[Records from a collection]

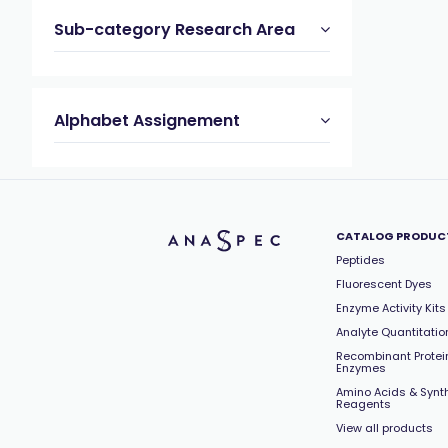
Sub-category Research Area
Alphabet Assignement
CATALOG PRODUC
Peptides
Fluorescent Dyes
Enzyme Activity Kits
Analyte Quantitation
Recombinant Protei
Enzymes
Amino Acids & Synt
Reagents
View all products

### What you should do:
Your task is to restate, word for word, the line with "Fluorescent Dyes" and all lines after it, ending with the last line of the data.

### Task response:
Fluorescent Dyes
Enzyme Activity Kits
Analyte Quantitation
Recombinant Protei
Enzymes
Amino Acids & Synt
Reagents
View all products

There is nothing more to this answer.